Exercise task: Convert the part of the records that opens with the line containing "scientific name: Celtis occidentalis" and closes with the line containing "collector number: 132" into a two-column CSV with the header field,value, one row per line, each entry in its own quoted field with any line breaks replaced by spaces.

↓↓↓

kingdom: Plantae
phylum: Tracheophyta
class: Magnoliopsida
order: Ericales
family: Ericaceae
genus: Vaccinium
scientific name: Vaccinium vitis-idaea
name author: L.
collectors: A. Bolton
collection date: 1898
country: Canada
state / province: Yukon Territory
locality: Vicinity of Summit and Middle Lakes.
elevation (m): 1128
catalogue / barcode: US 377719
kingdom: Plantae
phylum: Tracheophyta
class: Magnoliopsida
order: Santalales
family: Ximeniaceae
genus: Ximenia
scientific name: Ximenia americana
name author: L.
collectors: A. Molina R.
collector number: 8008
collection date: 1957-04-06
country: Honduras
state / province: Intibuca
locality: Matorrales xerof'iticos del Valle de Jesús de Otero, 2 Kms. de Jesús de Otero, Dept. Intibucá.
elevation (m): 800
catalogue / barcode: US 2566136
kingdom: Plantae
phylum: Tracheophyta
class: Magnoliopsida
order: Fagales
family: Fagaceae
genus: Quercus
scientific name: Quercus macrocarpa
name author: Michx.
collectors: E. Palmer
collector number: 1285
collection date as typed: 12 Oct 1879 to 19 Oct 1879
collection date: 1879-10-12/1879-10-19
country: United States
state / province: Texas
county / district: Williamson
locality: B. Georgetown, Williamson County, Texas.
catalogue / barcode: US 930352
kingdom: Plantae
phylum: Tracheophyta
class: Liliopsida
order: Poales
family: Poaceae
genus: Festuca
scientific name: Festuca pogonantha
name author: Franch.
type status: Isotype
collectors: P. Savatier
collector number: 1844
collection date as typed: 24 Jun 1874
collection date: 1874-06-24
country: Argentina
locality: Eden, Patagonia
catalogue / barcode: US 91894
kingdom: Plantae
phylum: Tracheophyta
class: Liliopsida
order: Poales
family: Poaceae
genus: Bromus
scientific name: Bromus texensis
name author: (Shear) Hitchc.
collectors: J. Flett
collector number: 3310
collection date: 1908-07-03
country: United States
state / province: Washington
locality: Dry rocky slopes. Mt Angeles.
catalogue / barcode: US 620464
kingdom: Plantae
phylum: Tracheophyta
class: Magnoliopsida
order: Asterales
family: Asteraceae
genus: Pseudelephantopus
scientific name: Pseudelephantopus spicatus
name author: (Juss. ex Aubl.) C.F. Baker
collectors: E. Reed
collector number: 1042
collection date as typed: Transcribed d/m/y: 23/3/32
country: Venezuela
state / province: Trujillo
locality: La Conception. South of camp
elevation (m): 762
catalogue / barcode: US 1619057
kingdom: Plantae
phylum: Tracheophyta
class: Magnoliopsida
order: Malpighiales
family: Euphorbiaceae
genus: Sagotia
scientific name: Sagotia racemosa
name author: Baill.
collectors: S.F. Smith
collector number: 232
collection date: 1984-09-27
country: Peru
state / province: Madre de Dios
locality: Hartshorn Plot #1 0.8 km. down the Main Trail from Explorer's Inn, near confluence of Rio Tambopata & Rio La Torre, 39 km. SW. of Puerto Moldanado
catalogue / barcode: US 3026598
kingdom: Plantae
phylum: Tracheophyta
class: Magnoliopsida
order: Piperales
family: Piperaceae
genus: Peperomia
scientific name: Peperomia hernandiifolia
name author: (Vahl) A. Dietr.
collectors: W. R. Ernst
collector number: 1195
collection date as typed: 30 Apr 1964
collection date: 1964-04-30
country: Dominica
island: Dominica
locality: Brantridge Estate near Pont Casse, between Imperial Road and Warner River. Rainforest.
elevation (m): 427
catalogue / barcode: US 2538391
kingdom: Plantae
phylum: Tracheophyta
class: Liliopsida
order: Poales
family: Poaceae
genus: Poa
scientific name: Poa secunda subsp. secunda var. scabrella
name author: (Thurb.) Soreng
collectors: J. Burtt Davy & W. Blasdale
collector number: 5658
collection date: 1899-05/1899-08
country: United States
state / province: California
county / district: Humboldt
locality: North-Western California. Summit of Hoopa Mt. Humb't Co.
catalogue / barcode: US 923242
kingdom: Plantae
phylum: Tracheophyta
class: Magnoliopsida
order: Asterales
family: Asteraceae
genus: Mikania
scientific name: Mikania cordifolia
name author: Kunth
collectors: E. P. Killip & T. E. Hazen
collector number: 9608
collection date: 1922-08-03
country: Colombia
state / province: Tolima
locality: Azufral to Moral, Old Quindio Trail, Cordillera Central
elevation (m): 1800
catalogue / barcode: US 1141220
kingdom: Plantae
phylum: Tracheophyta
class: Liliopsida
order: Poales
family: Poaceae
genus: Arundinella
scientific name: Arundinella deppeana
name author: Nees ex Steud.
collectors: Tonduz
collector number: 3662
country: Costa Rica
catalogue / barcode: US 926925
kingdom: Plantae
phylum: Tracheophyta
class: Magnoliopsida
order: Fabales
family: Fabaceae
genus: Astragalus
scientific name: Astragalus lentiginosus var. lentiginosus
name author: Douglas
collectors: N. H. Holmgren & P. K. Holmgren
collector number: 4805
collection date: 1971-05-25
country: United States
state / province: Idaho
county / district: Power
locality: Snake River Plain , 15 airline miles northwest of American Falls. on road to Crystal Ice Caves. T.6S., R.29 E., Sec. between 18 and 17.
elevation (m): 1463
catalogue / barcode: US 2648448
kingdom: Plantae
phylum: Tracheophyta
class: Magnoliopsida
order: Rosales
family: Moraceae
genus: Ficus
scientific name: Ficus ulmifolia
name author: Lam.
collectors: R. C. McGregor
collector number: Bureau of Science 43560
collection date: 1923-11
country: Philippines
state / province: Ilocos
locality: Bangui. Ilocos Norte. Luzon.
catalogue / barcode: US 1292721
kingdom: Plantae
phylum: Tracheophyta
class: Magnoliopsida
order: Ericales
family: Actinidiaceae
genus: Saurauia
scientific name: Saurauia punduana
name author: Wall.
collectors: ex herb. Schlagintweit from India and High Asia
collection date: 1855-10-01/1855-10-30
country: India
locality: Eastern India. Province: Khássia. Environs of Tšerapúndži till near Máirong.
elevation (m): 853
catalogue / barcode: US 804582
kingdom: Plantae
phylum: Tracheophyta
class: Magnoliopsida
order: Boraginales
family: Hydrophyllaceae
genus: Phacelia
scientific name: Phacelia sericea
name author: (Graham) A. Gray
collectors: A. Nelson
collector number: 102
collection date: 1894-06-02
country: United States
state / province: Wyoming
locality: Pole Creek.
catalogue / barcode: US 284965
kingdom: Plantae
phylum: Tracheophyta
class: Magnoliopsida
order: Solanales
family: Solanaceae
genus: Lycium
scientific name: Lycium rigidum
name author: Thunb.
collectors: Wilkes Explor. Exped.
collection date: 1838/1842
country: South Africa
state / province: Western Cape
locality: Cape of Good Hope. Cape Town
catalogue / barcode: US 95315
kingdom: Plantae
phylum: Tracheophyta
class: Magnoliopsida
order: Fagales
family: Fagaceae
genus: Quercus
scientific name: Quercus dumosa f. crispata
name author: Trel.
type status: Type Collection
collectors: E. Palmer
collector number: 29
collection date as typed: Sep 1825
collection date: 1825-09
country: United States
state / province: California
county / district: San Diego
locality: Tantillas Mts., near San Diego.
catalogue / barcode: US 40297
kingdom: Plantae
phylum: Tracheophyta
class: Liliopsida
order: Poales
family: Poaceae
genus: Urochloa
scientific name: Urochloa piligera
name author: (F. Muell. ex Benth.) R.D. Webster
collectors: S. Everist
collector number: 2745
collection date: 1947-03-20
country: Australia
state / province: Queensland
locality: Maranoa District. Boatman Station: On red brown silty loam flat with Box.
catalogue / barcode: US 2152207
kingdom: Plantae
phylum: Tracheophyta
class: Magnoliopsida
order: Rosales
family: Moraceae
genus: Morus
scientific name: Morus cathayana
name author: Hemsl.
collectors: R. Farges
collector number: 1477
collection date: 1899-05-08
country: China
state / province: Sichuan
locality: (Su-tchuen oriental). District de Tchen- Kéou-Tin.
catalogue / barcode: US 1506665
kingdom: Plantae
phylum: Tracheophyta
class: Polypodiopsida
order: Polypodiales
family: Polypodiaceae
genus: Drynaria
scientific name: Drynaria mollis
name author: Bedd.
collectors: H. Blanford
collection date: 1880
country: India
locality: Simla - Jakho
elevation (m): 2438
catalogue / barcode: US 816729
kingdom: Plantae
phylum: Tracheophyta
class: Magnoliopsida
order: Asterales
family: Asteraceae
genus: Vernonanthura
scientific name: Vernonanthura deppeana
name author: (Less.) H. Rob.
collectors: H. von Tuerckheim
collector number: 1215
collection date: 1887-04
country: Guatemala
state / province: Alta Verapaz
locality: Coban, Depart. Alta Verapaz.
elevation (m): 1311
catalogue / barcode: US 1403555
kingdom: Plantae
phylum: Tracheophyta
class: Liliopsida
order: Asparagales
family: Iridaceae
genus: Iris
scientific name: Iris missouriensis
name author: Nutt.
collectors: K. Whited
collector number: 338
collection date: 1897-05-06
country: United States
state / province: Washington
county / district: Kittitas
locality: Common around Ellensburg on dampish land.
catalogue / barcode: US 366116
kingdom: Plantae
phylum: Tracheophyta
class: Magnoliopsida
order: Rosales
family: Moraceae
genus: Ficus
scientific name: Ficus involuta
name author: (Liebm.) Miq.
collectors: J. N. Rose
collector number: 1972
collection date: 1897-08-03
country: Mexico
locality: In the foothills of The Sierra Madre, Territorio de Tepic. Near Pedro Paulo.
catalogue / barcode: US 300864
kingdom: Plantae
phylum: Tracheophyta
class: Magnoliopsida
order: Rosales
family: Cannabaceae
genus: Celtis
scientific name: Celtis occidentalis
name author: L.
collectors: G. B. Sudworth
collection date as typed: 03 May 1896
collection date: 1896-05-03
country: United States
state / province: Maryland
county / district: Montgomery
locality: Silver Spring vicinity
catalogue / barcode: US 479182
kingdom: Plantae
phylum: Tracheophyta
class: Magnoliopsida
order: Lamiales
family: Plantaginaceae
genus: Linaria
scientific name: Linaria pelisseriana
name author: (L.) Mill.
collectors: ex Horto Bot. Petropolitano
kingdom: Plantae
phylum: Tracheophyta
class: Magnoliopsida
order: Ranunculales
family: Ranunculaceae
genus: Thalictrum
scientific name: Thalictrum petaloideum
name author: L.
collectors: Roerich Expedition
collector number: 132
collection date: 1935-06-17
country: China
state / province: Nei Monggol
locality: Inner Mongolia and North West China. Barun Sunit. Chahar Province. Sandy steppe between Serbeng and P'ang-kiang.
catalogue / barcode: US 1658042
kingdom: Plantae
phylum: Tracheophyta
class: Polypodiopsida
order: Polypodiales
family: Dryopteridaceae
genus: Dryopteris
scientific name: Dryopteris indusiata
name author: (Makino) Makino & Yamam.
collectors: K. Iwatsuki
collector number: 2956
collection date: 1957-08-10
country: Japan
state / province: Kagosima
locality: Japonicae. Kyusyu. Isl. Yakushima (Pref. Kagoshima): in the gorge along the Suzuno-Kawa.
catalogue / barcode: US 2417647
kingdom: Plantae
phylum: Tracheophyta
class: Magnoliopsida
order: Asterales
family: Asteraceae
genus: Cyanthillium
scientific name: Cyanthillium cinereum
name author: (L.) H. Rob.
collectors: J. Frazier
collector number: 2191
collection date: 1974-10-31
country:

↑↑↑

Final answer:
field,value
"scientific name:","Celtis occidentalis"
"name author:","L."
"collectors:","G. B. Sudworth"
"collection date as typed:","03 May 1896"
"collection date:","1896-05-03"
"country:","United States"
"state / province:","Maryland"
"county / district:","Montgomery"
"locality:","Silver Spring vicinity"
"catalogue / barcode:","US 479182"
"kingdom:","Plantae"
"phylum:","Tracheophyta"
"class:","Magnoliopsida"
"order:","Lamiales"
"family:","Plantaginaceae"
"genus:","Linaria"
"scientific name:","Linaria pelisseriana"
"name author:","(L.) Mill."
"collectors:","ex Horto Bot. Petropolitano"
"kingdom:","Plantae"
"phylum:","Tracheophyta"
"class:","Magnoliopsida"
"order:","Ranunculales"
"family:","Ranunculaceae"
"genus:","Thalictrum"
"scientific name:","Thalictrum petaloideum"
"name author:","L."
"collectors:","Roerich Expedition"
"collector number:","132"